(ZU VERARBEITENDE ZEILEN)
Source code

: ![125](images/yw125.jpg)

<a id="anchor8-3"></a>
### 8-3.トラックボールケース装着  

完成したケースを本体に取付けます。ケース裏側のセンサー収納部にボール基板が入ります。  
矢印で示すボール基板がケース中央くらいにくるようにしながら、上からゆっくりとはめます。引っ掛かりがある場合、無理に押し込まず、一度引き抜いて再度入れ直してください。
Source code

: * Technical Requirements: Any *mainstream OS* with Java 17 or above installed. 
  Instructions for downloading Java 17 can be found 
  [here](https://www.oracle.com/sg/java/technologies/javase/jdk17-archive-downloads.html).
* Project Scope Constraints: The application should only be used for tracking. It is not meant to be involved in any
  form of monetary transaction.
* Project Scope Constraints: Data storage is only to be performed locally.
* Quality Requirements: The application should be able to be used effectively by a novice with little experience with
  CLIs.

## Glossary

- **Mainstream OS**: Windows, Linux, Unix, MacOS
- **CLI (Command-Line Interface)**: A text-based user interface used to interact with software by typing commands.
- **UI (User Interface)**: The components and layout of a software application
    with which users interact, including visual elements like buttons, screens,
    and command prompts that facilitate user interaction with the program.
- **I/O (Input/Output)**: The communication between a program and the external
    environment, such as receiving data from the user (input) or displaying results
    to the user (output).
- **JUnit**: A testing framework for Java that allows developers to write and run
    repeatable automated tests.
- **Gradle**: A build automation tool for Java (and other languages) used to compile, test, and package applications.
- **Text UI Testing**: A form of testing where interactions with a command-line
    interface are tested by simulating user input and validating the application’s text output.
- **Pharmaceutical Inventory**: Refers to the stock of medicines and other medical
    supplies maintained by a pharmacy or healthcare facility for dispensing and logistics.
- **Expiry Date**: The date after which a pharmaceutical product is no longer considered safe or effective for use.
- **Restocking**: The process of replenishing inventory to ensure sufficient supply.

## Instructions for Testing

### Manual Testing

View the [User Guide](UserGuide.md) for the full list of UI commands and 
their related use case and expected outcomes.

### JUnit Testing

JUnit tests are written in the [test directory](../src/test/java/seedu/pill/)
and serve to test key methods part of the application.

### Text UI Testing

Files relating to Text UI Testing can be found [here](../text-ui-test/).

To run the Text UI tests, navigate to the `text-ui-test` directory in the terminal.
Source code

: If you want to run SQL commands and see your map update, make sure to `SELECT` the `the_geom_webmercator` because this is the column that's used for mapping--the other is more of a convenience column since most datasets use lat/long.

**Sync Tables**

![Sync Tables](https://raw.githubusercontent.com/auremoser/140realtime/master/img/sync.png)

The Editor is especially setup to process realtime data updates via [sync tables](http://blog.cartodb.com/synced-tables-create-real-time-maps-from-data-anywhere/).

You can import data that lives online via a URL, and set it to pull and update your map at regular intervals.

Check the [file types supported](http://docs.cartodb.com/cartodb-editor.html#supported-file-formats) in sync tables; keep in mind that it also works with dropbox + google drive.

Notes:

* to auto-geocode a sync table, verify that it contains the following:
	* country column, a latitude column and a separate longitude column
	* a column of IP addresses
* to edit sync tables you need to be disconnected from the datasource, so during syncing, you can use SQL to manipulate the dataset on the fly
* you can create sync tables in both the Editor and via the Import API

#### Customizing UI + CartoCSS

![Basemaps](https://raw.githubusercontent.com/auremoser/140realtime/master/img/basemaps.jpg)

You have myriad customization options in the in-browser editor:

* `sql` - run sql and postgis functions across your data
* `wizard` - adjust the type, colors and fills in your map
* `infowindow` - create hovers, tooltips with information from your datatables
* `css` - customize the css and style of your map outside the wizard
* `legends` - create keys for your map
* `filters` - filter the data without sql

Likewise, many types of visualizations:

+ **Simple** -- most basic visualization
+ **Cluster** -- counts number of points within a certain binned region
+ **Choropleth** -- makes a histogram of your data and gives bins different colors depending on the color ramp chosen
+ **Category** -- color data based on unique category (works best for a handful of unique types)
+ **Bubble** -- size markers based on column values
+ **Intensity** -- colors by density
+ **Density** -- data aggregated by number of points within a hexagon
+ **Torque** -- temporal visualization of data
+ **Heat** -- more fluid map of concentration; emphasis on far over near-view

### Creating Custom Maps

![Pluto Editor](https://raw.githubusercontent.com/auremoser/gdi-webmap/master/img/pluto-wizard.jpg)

(IHRE AUFGABE) Geben Sie sämtliche Zeilen oben Zeichen für Zeichen wieder, ohne etwas daran zu verändern.

(LÖSUNG DER AUFGABE)
Source code

: ![125](images/yw125.jpg)

<a id="anchor8-3"></a>
### 8-3.トラックボールケース装着  

完成したケースを本体に取付けます。ケース裏側のセンサー収納部にボール基板が入ります。  
矢印で示すボール基板がケース中央くらいにくるようにしながら、上からゆっくりとはめます。引っ掛かりがある場合、無理に押し込まず、一度引き抜いて再度入れ直してください。
Source code

: * Technical Requirements: Any *mainstream OS* with Java 17 or above installed. 
  Instructions for downloading Java 17 can be found 
  [here](https://www.oracle.com/sg/java/technologies/javase/jdk17-archive-downloads.html).
* Project Scope Constraints: The application should only be used for tracking. It is not meant to be involved in any
  form of monetary transaction.
* Project Scope Constraints: Data storage is only to be performed locally.
* Quality Requirements: The application should be able to be used effectively by a novice with little experience with
  CLIs.

## Glossary

- **Mainstream OS**: Windows, Linux, Unix, MacOS
- **CLI (Command-Line Interface)**: A text-based user interface used to interact with software by typing commands.
- **UI (User Interface)**: The components and layout of a software application
    with which users interact, including visual elements like buttons, screens,
    and command prompts that facilitate user interaction with the program.
- **I/O (Input/Output)**: The communication between a program and the external
    environment, such as receiving data from the user (input) or displaying results
    to the user (output).
- **JUnit**: A testing framework for Java that allows developers to write and run
    repeatable automated tests.
- **Gradle**: A build automation tool for Java (and other languages) used to compile, test, and package applications.
- **Text UI Testing**: A form of testing where interactions with a command-line
    interface are tested by simulating user input and validating the application’s text output.
- **Pharmaceutical Inventory**: Refers to the stock of medicines and other medical
    supplies maintained by a pharmacy or healthcare facility for dispensing and logistics.
- **Expiry Date**: The date after which a pharmaceutical product is no longer considered safe or effective for use.
- **Restocking**: The process of replenishing inventory to ensure sufficient supply.

## Instructions for Testing

### Manual Testing

View the [User Guide](UserGuide.md) for the full list of UI commands and 
their related use case and expected outcomes.

### JUnit Testing

JUnit tests are written in the [test directory](../src/test/java/seedu/pill/)
and serve to test key methods part of the application.

### Text UI Testing

Files relating to Text UI Testing can be found [here](../text-ui-test/).

To run the Text UI tests, navigate to the `text-ui-test` directory in the terminal.
Source code

: If you want to run SQL commands and see your map update, make sure to `SELECT` the `the_geom_webmercator` because this is the column that's used for mapping--the other is more of a convenience column since most datasets use lat/long.

**Sync Tables**

![Sync Tables](https://raw.githubusercontent.com/auremoser/140realtime/master/img/sync.png)

The Editor is especially setup to process realtime data updates via [sync tables](http://blog.cartodb.com/synced-tables-create-real-time-maps-from-data-anywhere/).

You can import data that lives online via a URL, and set it to pull and update your map at regular intervals.

Check the [file types supported](http://docs.cartodb.com/cartodb-editor.html#supported-file-formats) in sync tables; keep in mind that it also works with dropbox + google drive.

Notes:

* to auto-geocode a sync table, verify that it contains the following:
	* country column, a latitude column and a separate longitude column
	* a column of IP addresses
* to edit sync tables you need to be disconnected from the datasource, so during syncing, you can use SQL to manipulate the dataset on the fly
* you can create sync tables in both the Editor and via the Import API

#### Customizing UI + CartoCSS

![Basemaps](https://raw.githubusercontent.com/auremoser/140realtime/master/img/basemaps.jpg)

You have myriad customization options in the in-browser editor:

* `sql` - run sql and postgis functions across your data
* `wizard` - adjust the type, colors and fills in your map
* `infowindow` - create hovers, tooltips with information from your datatables
* `css` - customize the css and style of your map outside the wizard
* `legends` - create keys for your map
* `filters` - filter the data without sql

Likewise, many types of visualizations:

+ **Simple** -- most basic visualization
+ **Cluster** -- counts number of points within a certain binned region
+ **Choropleth** -- makes a histogram of your data and gives bins different colors depending on the color ramp chosen
+ **Category** -- color data based on unique category (works best for a handful of unique types)
+ **Bubble** -- size markers based on column values
+ **Intensity** -- colors by density
+ **Density** -- data aggregated by number of points within a hexagon
+ **Torque** -- temporal visualization of data
+ **Heat** -- more fluid map of concentration; emphasis on far over near-view

### Creating Custom Maps

![Pluto Editor](https://raw.githubusercontent.com/auremoser/gdi-webmap/master/img/pluto-wizard.jpg)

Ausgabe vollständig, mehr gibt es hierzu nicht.